Negro Leagues legend and Hall of Fame shortstop Willie Wells ranks 93rd on our list of The 100 Greatest Ballplayers of All-Time. This is part of our series on those special players in the top one hundred.
Most fans of baseball history know the name of Rogers Hornsby, who many still consider the greatest second baseman of all-time. He isn’t, but Hornsby is a legend, and one of the great right-handed batters to ever step into the batters box.
The number of people who know anything about Willie Wells is much smaller. But Wells was probably every bit as great at hitting a baseball as Hornsby was. Like “The Rajah,” Wells was also a middle infielder. In fact both men started their professional careers as shortstops. Like Hornsby, Wells won multiple home run titles. Both men were right-handed hitters who liked to pull the ball. Both men were raised in Texas, and both men played their first pro ball in Texas and Oklahoma. Hornsby was born eight years before Willie, but the two men played baseball at the same time for about two decades. At the same time, but not under the same circumstances.
Willie Wells could never challenge his skills against the likes of Hornsby because he was a negro, and negroes in the 1920s had to eat their lunch away from white people, had to educate their kids in different schools, and had to play their baseball in separate leagues. But Wells could have, and would have outplayed Hornsby at their peak. Because Willie was a two-way player.

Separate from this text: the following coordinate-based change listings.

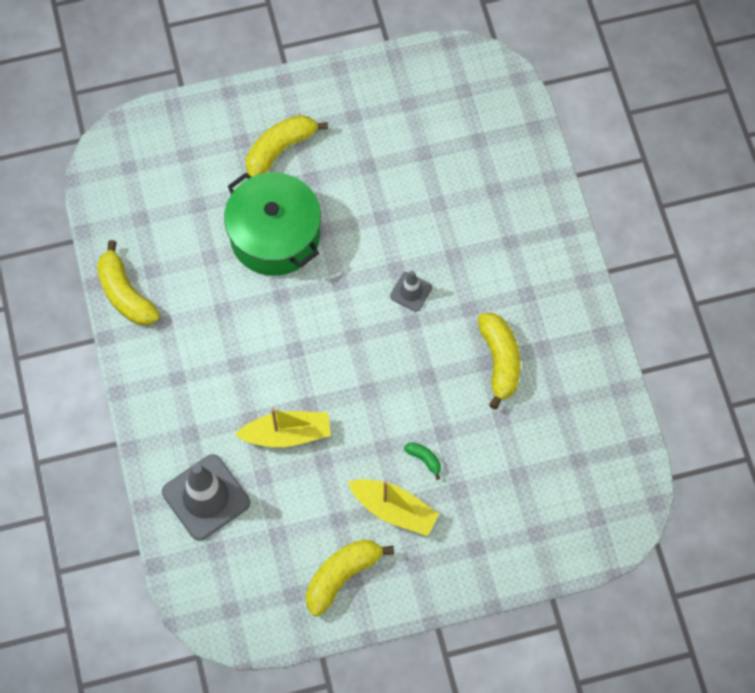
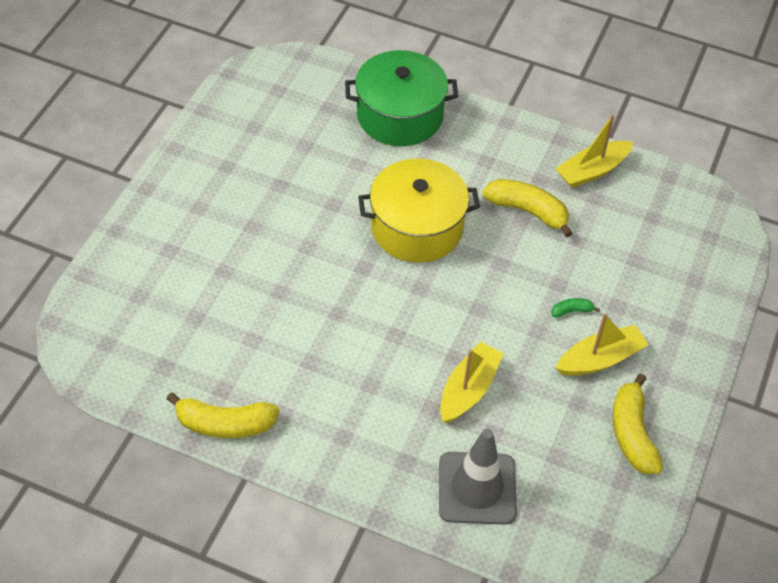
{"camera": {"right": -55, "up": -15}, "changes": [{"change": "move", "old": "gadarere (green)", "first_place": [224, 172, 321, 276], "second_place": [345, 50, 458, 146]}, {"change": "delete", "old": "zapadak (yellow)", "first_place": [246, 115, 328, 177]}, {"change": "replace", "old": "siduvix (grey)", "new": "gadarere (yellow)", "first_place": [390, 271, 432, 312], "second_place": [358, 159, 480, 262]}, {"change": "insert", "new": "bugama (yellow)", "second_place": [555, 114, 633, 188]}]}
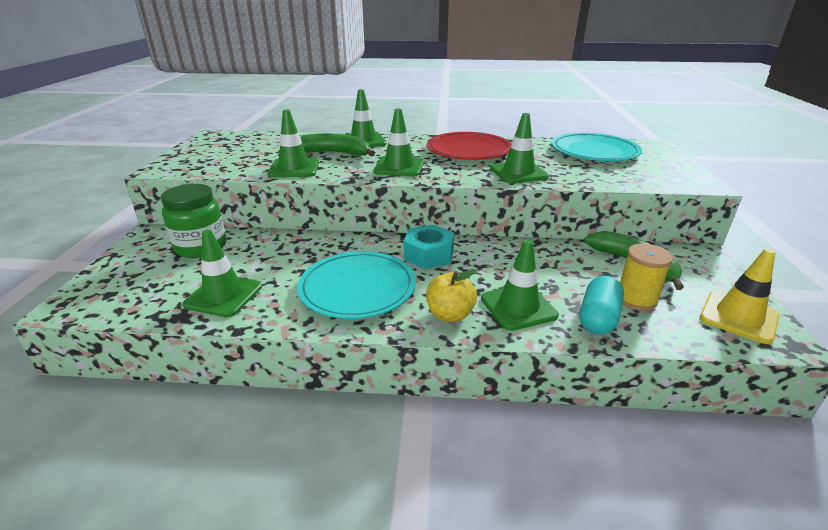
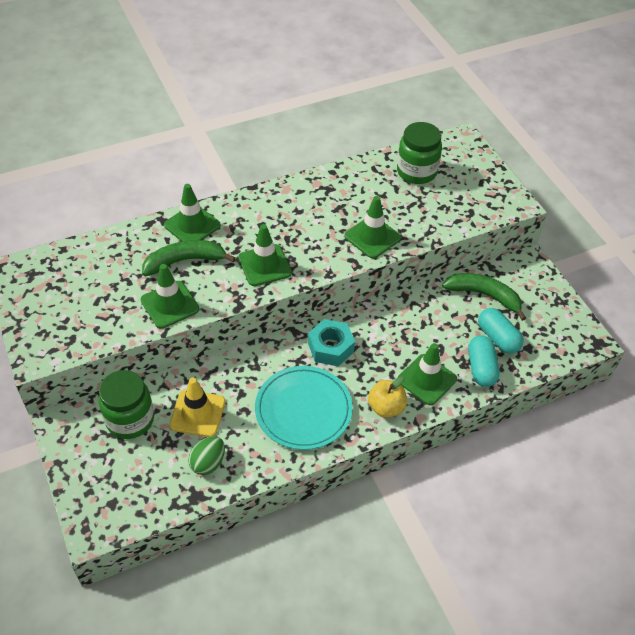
{"camera": {"right": -30, "up": 20}, "changes": [{"change": "replace", "old": "siduvix (green)", "new": "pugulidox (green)", "first_place": [182, 230, 262, 317], "second_place": [188, 436, 225, 475]}, {"change": "delete", "old": "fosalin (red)", "first_place": [427, 132, 511, 160]}, {"change": "replace", "old": "fosalin (turquoise)", "new": "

Wells was such a picture-perfect infielder that it was he, as a veteran in the 1940s, who taught young Jackie Robinson to make the pivot on the double play. It was Jackie’s first foray into professional baseball in the American negro leagues, and while Wells was into his fourth decade by the time he was a teammate to Robinson, he poured out his baseball knowledge to help Jackie and other young black players.
How good was Wells? He is thought to be the first negro leagues player to hit four home runs in a single game. His arm was so good that he frequently planted himself a few feet into shallow left field, knowing his rocket throws could still nab the runners at first base. Wells won at least four home run titles in the States, and in a 90-game season we know he batted over .400 for the St. Louis Stars when he was 25 years old. He went south to play in the Mexican League for several winters, and he was so good the fans in that country nicknamed him “El Diablo.” In the U.S., his opponents called him “Devil” because he hounded them with his play, and because he had a dark temper that surfaced at times of stress.
“Wells was the best at crossing over second base and fielding the ball,” Satchel Paige said. “His momentum carried him almost to first base himself.”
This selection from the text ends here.